I know that’s not possible. I expect to suffer from the effects of post-traumatic stress disorder and survivor guilt for the rest of my life. I also know that, no matter how painful, I have an obligation to serve as a living witness to the horror and heroism of 9/11.

Here in Athens, Georgia, where our family has lived for nearly five years, most of our friends and colleagues have never met another World Trade Center survivor. That includes a whole generation of young men and women who were not even born 20 years ago.

They have never been taught that the heroes of September 11 – both uniformed personnel and civilians – enabled an estimated 25,000 people to escape the World Trade Center complex that day, one of the most successful evacuations in human history.

That’s why I try to make time every semester to meet with University of Georgia Professor Yan Jin’s Crisis Communication class. Her students always appreciate learning about these heroic men and women.

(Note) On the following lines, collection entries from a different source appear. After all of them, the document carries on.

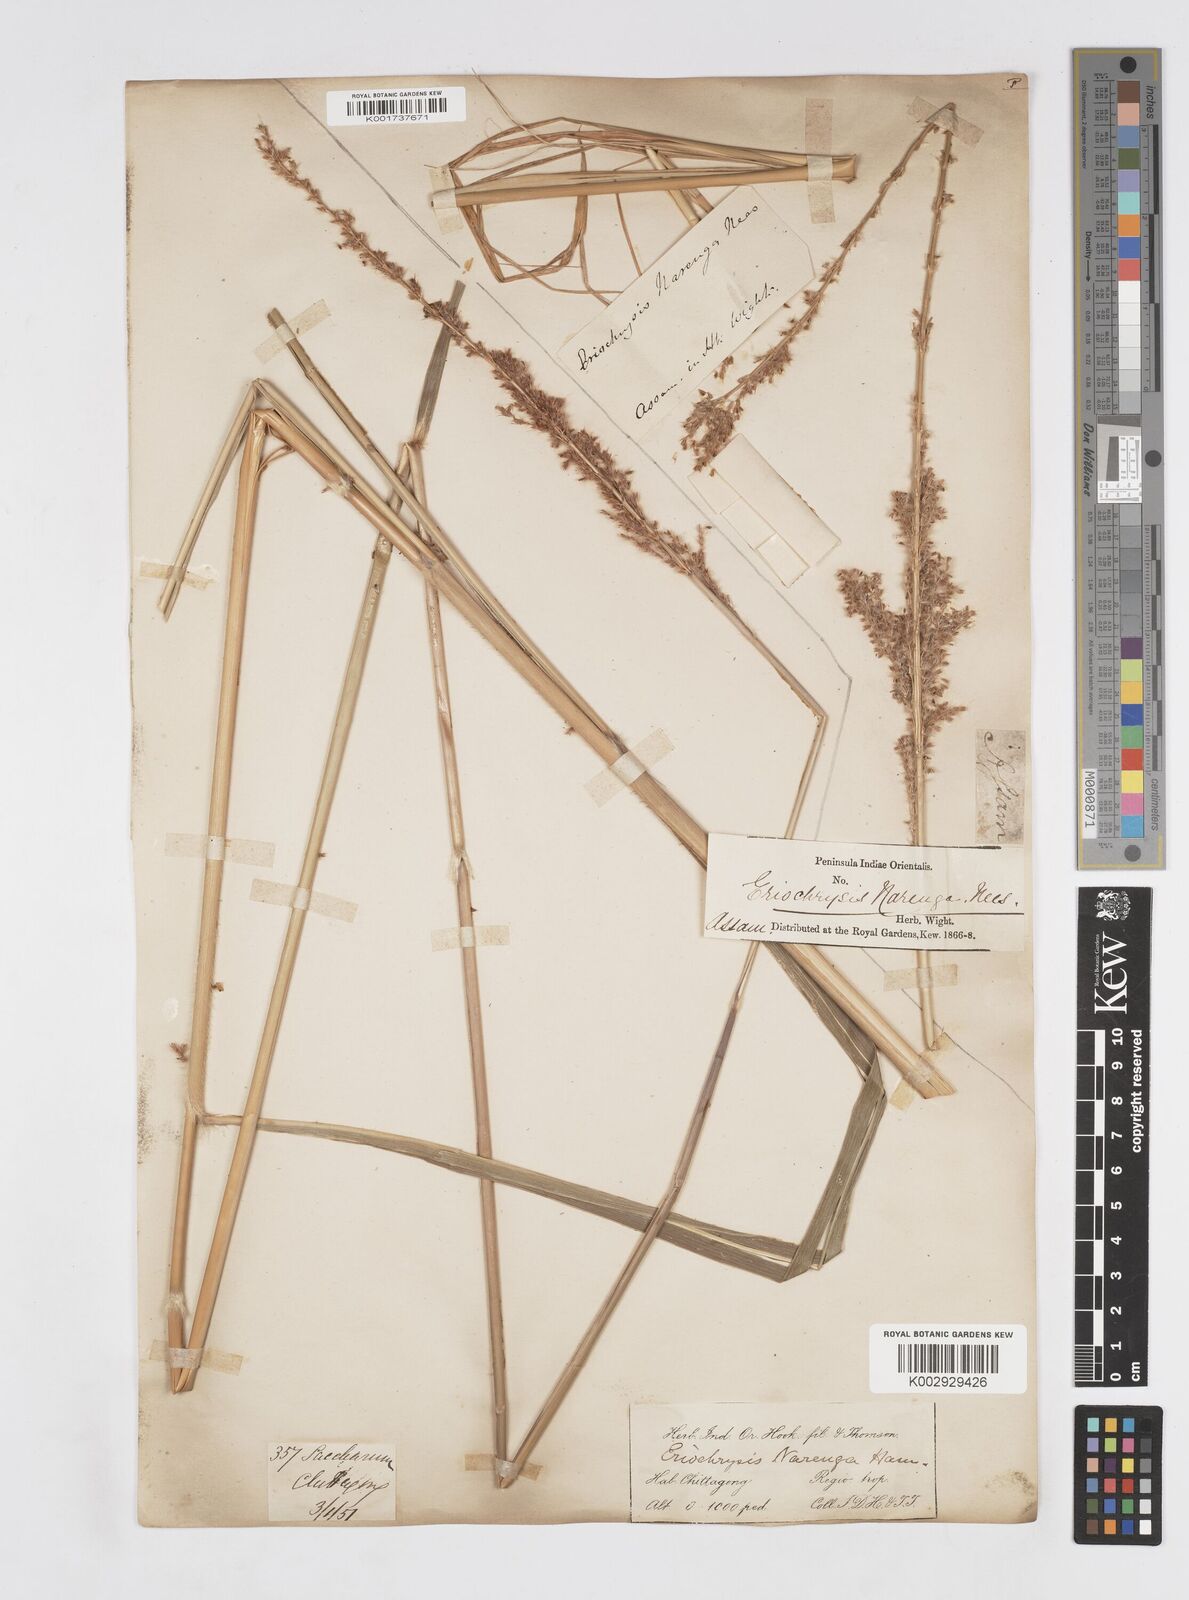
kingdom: Plantae
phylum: Tracheophyta
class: Liliopsida
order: Poales
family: Poaceae
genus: Narenga
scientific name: Narenga porphyrocoma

Heroes like David Lim, a police officer with The Port Authority of New York and New Jersey who rescued countless people – including me – from a blocked stairwell in Tower One minutes before the building collapsed. David – a K-9 officer whose partner, Sirius, was killed in the attacks – was later trapped in the rubble for nearly five hours. He retired as a Port Authority Police lieutenant in 2014. We remain friends to this day.

And heroes like Port Authority Police Captain Kathy Mazza, the first woman Commandant of the department’s Police Academy. Kathy led a group of academy instructors into the Trade Center a few minutes after the first attack. Most of them didn’t make it out. Kathy was the first female Port Authority Police officer killed in the line of duty. I keep her photo on the bulletin board in my office.

I think about Kathy and the others who made the ultimate sacrifice on 9/11 every time I walk into the gym at Oconee Veterans Park a few miles from our home – and I see the Flag of Honor that displays their names.

When our family is in church, I say a special prayer for them: “May their bodies find eternal rest, their souls find eternal joy and salvation, and their families find eternal comfort.”

I am grateful for their heroism, and for everything that I have been fortunate to experience – both good and bad – over the past two decades:

· Celebrating 28 years of marriage with my wife, best friend and love of my life, Allison Salerno.

· Watching our two sons, Gabe and Lucas, grow up to be happy, healthy, hard-working and caring young men.

· Support from family and friends across the country for our idea to make September 11 a National Day of Discussion – where we honor the sacrifices of the heroes of 9/11 by finding common ground across political, religious and cultural divides.

· Coaching hundreds of boys and girls on baseball and basketball teams in New Jersey and Georgia – then staying in touch with them as they become successful adults.

· My fellow staff at the Port Authority. We share a bond that can never be broken.

· The past 17 years working with outstanding colleagues at Rutgers University and the University of Georgia, promoting the value of public higher education as a powerful engine of economic opportunity and social mobility.

Above all, I am grateful to be alive.

On difficult days, the painful memories of September 11 can still be overwhelming. When that happens, I take a deep breath and remember these two truths:

Every day is a gift. Every breath is a blessing.

Greg Trevor is the associate vice president for marketing and communications at the University of Georgia. He worked for The Port Authority of New York and New Jersey from 1998 to 2004 and was in his office on the 68th floor of One World Trade Center on the morning of September 11, 2001. We are reprinting his 9/11 column that he submitted to us last year.